## What to produce
Reproduce the tabix-indexing issue thread below word for word, line by line, with nothing changed or left out.

## Text shown
Al-Murphy / MungeSumstats

Rapid standardisation and quality control of GWAS or QTL summary statistics
https://doi.org/doi:10.18129/B9.bioc.MungeSumstats
75 stars 16 forks source link

Option to tabix-index #7

Closed bschilder closed 3 years ago

bschilder commented 3 years ago

Tabix indexing makes querying your sum stats extremely efficient, with minimal changes to the format.

seqminer has a number of functions to do this within R. I've also written a bunch of command line wrappers to do these things in echolocatoR.

bschilder commented 3 years ago

This is now implemented when write_vcf=TRUE. To do: Implement for tabular format as well.

## Supplied records
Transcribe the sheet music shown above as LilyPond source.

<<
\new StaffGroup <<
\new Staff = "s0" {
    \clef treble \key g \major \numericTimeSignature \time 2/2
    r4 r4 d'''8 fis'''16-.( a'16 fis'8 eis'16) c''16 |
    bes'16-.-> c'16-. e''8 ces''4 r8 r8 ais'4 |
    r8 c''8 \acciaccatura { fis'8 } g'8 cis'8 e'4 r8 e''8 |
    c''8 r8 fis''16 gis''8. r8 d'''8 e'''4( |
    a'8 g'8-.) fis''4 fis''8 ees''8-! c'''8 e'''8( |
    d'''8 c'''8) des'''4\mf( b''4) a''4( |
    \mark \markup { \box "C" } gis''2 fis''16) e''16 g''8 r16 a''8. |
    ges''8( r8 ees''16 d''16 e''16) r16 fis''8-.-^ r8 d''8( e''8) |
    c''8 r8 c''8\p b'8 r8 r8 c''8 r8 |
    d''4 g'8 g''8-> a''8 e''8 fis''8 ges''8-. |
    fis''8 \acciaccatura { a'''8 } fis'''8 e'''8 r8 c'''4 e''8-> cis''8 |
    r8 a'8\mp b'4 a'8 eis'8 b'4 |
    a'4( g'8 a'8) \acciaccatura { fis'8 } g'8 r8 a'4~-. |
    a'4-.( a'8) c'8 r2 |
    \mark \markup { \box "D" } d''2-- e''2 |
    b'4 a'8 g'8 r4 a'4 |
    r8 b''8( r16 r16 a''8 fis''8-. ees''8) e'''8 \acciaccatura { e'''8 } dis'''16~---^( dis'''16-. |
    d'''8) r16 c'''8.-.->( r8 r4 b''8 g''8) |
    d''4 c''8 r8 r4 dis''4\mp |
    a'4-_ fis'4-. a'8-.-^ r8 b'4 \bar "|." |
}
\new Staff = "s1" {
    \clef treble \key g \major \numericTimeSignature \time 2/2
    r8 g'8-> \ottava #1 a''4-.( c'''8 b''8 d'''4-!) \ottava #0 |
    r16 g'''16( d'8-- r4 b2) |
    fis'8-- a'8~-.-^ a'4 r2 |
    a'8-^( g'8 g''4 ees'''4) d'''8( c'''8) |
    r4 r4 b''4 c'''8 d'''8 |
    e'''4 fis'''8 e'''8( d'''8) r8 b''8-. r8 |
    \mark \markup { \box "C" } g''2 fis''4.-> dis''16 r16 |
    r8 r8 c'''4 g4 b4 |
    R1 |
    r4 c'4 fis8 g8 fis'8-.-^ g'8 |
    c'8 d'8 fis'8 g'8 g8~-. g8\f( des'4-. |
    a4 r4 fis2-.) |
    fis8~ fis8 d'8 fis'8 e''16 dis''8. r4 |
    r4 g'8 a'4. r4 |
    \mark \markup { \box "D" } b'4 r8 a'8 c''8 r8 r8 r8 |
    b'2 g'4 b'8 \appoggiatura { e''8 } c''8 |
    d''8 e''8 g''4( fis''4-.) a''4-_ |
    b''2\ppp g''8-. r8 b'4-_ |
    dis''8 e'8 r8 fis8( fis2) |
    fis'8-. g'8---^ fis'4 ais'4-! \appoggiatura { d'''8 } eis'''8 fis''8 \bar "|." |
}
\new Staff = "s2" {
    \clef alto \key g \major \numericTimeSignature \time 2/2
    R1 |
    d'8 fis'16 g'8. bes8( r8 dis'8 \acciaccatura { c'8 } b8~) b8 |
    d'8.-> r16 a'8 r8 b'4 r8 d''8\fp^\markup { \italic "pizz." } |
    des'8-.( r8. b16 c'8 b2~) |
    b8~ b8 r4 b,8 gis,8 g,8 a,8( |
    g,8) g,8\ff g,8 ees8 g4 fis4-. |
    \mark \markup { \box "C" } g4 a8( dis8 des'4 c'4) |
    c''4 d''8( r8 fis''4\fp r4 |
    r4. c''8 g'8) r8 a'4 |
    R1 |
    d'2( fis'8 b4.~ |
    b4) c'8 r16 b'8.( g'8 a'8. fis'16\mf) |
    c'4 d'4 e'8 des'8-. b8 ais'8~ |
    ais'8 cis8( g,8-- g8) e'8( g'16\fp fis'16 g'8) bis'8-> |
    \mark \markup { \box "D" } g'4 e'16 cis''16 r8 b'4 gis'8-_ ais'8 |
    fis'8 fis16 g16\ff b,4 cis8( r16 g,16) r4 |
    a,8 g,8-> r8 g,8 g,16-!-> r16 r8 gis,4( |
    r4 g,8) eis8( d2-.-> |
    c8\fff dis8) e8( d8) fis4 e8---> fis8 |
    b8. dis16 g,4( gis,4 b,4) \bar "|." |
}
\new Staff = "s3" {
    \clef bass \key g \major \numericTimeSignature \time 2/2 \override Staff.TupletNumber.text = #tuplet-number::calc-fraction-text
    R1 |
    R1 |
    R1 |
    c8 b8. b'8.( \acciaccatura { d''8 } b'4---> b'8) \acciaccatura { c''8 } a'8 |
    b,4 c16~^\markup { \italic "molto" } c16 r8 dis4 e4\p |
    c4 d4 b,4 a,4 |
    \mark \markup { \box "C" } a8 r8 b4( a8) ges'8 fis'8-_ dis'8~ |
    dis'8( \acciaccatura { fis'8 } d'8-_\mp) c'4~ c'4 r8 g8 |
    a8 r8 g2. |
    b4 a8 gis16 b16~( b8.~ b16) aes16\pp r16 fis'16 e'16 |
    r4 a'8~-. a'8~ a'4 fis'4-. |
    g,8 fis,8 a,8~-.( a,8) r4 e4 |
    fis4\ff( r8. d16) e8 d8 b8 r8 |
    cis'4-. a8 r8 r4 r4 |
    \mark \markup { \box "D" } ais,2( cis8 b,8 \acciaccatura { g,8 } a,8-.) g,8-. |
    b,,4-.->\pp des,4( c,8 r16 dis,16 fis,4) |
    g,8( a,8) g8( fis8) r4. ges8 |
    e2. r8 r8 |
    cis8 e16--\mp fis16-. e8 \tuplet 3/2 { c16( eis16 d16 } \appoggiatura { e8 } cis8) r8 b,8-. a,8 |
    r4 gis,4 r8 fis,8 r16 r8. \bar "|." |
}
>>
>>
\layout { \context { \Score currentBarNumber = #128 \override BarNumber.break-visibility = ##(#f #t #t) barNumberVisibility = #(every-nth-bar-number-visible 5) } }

## Solution
Al-Murphy / MungeSumstats

Rapid standardisation and quality control of GWAS or QTL summary statistics
https://doi.org/doi:10.18129/B9.bioc.MungeSumstats
75 stars 16 forks source link

Option to tabix-index #7

Closed bschilder closed 3 years ago

bschilder commented 3 years ago

Tabix indexing makes querying your sum stats extremely efficient, with minimal changes to the format.

seqminer has a number of functions to do this within R. I've also written a bunch of command line wrappers to do these things in echolocatoR.

bschilder commented 3 years ago

This is now implemented when write_vcf=TRUE. To do: Implement for tabular format as well.